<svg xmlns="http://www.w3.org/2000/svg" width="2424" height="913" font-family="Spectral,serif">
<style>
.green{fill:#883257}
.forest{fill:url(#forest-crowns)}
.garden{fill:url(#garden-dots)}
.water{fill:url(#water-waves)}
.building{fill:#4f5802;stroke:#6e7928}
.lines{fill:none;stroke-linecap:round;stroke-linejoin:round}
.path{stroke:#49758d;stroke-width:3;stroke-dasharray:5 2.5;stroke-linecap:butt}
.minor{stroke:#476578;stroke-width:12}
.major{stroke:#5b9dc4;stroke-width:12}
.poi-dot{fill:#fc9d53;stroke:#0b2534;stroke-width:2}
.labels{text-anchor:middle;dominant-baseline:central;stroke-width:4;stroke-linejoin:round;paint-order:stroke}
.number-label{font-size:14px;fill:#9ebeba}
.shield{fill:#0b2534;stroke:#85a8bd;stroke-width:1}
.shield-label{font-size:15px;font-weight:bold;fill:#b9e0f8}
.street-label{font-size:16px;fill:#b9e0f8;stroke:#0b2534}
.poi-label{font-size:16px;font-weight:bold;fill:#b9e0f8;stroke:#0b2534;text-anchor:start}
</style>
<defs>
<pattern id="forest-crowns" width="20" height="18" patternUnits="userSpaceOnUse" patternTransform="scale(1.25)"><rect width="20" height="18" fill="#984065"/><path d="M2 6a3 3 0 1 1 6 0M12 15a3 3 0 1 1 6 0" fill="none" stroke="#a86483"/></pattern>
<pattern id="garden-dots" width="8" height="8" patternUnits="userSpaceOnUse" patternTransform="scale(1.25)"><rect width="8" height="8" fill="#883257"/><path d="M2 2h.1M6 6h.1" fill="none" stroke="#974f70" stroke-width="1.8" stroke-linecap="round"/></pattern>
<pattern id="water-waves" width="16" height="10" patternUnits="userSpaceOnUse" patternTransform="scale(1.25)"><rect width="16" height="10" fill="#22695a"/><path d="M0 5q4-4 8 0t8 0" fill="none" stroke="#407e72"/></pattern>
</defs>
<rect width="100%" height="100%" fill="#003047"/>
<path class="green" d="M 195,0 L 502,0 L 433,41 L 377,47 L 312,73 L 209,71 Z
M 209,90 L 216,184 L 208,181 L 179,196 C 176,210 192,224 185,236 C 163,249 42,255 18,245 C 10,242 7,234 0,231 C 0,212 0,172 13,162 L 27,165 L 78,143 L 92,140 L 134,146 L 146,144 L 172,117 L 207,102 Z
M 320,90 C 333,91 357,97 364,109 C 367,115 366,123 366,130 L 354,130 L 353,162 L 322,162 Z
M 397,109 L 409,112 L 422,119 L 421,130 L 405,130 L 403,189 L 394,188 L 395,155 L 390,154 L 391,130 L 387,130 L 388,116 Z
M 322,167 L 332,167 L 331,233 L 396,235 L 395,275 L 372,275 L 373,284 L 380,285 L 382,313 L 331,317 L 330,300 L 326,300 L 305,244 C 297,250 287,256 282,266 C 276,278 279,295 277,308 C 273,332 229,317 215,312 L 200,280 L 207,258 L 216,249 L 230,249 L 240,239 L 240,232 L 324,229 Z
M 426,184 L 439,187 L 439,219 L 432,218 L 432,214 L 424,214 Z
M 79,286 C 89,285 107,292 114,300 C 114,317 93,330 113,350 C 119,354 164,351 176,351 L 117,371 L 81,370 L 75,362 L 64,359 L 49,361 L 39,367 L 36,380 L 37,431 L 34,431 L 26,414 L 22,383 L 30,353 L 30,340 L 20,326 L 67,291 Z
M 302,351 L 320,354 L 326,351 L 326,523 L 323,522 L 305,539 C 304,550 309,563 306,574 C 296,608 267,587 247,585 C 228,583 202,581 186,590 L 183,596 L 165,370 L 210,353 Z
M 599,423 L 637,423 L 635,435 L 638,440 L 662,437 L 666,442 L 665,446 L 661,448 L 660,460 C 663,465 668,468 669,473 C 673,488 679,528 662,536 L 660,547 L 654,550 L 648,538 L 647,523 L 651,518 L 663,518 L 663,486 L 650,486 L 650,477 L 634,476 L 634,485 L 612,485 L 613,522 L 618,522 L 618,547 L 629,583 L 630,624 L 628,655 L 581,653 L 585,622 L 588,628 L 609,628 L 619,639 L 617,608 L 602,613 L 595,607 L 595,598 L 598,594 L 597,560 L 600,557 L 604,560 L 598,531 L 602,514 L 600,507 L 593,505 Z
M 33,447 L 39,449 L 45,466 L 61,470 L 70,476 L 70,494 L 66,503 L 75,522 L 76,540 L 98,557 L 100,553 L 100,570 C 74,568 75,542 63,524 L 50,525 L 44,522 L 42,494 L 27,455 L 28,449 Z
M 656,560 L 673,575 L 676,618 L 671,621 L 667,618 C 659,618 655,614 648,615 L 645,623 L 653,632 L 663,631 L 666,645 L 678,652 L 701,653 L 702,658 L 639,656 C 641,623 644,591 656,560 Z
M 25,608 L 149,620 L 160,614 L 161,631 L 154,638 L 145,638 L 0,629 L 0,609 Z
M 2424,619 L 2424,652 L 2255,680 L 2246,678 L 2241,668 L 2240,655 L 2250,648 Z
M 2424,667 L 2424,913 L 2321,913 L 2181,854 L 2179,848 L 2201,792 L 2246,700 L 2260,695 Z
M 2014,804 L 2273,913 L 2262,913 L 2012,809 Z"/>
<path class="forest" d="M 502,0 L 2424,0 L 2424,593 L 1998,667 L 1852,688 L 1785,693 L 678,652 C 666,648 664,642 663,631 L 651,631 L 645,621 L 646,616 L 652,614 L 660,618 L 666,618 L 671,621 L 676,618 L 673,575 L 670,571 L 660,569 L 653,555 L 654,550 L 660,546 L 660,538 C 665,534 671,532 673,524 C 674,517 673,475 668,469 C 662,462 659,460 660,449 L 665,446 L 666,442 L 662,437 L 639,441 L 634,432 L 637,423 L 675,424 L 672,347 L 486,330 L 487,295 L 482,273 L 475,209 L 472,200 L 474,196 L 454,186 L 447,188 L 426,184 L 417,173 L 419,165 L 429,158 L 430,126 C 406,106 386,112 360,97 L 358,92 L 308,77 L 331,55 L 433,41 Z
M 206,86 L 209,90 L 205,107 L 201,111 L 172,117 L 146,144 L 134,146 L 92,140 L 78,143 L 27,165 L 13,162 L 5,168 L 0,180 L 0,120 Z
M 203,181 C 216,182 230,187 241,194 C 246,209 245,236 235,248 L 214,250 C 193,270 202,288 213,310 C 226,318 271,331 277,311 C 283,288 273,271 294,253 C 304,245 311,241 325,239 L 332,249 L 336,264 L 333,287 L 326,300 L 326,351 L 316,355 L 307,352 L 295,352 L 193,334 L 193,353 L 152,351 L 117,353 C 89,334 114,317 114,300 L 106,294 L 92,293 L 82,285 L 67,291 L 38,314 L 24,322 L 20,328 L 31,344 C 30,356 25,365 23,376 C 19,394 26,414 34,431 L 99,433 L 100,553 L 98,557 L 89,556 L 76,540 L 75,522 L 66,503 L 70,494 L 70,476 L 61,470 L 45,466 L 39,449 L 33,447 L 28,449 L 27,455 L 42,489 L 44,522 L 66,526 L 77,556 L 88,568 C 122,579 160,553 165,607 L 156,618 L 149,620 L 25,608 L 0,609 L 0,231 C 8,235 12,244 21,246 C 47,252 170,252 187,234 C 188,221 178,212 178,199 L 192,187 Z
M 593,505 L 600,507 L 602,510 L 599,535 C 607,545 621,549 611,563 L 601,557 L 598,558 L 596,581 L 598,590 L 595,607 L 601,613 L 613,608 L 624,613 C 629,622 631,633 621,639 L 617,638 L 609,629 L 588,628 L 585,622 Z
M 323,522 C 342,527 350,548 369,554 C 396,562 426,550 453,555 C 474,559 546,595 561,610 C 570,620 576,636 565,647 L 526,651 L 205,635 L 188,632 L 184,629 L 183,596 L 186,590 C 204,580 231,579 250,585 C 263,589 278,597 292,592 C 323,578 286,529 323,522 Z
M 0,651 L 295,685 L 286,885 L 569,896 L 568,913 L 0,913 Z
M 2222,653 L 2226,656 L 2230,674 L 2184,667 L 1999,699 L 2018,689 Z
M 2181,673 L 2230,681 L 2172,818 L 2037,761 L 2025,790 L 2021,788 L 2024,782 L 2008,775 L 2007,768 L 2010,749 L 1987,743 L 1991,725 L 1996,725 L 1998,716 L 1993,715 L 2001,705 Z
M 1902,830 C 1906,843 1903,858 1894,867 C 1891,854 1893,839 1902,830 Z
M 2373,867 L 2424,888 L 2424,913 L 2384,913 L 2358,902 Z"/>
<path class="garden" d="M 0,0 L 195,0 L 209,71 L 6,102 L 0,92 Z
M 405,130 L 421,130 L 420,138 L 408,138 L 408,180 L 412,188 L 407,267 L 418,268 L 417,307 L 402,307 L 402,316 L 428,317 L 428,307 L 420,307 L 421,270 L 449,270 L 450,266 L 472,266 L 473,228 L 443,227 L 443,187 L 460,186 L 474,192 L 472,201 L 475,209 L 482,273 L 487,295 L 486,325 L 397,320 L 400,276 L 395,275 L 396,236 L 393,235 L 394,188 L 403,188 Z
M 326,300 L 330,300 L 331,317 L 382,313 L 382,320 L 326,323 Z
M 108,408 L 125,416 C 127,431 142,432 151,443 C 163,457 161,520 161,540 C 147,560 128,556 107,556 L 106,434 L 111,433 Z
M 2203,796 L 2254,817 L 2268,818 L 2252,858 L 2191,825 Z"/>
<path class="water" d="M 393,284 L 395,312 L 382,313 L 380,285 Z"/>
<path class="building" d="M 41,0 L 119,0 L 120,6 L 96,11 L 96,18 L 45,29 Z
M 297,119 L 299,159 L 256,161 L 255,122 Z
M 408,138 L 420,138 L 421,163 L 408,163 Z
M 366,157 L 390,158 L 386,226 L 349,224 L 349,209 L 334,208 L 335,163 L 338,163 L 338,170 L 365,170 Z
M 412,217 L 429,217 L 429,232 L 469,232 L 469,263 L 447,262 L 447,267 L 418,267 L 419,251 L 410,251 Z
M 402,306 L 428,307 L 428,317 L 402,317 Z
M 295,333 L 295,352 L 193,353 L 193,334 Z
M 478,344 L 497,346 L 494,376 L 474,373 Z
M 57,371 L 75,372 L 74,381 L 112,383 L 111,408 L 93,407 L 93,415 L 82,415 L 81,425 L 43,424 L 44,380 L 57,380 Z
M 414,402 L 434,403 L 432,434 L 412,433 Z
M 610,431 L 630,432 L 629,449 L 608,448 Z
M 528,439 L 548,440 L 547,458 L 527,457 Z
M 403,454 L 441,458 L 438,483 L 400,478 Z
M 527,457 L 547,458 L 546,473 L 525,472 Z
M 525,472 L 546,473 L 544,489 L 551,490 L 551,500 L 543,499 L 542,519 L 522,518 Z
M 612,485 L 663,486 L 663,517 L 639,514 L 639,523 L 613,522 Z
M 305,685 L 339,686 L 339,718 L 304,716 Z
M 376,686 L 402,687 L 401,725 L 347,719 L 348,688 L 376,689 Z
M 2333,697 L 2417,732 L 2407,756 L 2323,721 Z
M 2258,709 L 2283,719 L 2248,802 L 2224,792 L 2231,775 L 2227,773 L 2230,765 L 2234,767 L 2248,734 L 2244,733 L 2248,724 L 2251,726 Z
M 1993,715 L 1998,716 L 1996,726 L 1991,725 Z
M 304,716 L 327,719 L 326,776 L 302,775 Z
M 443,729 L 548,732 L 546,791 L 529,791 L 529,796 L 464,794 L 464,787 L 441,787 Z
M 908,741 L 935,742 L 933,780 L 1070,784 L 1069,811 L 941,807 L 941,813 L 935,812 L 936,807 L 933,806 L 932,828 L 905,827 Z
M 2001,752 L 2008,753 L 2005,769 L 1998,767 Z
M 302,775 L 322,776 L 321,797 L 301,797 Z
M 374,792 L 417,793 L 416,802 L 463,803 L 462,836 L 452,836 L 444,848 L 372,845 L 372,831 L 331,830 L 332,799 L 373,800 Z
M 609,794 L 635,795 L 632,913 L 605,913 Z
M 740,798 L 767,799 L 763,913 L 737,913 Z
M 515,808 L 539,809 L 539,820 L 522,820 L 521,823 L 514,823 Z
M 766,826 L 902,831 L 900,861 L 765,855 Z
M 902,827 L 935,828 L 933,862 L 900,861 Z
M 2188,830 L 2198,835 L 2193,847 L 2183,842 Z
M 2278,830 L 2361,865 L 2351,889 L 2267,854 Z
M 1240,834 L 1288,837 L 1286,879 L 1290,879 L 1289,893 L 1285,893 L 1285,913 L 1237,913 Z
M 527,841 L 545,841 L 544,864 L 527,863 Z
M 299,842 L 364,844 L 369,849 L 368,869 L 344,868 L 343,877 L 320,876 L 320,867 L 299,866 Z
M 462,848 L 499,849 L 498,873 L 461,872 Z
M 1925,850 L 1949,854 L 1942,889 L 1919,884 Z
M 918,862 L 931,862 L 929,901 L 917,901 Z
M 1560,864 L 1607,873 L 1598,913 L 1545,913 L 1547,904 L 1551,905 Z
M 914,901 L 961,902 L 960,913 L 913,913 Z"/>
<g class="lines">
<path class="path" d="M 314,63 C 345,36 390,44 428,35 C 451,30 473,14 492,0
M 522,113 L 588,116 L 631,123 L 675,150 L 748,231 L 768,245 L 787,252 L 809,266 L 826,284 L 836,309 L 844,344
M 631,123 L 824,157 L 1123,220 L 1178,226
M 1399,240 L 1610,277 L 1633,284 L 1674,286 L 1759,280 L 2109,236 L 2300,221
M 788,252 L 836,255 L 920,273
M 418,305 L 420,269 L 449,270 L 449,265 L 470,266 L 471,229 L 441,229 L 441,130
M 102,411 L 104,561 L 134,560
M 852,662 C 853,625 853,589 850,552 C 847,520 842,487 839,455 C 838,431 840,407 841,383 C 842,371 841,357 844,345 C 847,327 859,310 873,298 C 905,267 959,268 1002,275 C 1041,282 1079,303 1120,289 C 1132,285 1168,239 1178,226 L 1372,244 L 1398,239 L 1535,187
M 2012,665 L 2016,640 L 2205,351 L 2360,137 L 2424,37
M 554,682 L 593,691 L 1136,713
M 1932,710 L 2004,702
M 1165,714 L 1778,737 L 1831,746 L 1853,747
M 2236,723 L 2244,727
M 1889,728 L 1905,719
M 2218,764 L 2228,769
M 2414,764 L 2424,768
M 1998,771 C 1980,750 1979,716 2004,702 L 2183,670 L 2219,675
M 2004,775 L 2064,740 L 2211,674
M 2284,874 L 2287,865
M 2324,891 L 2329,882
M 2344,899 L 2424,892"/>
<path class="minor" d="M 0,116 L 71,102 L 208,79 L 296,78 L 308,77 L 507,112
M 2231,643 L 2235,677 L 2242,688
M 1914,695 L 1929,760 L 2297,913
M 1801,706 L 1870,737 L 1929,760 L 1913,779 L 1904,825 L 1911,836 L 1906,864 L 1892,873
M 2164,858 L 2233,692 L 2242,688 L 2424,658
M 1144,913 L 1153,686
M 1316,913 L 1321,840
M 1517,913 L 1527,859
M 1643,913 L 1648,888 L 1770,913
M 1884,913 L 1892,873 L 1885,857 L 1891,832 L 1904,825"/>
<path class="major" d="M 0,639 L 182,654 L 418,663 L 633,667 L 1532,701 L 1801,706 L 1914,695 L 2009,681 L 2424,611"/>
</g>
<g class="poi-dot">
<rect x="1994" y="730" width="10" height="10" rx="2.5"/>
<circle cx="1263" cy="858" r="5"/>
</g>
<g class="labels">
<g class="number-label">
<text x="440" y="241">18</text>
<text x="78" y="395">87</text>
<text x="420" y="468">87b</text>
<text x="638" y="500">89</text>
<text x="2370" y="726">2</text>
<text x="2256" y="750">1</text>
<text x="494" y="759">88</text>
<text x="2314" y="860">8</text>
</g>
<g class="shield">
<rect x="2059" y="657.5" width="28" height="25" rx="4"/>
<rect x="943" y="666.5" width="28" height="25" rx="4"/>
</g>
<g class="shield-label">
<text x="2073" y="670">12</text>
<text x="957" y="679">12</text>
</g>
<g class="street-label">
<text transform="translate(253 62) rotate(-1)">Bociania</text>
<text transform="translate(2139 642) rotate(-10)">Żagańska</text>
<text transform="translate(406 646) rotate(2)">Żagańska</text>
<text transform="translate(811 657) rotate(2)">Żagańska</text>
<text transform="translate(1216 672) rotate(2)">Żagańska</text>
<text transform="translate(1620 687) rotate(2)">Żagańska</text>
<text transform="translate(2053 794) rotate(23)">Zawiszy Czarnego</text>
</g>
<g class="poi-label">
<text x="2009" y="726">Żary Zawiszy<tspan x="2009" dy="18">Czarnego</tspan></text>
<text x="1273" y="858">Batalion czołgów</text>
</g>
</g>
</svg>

- EXERCISE DIRECTIONS
Copy each line of the listing that carries the string "lines".

- ANSWER BOX
.lines{fill:none;stroke-linecap:round;stroke-linejoin:round}
<g class="lines">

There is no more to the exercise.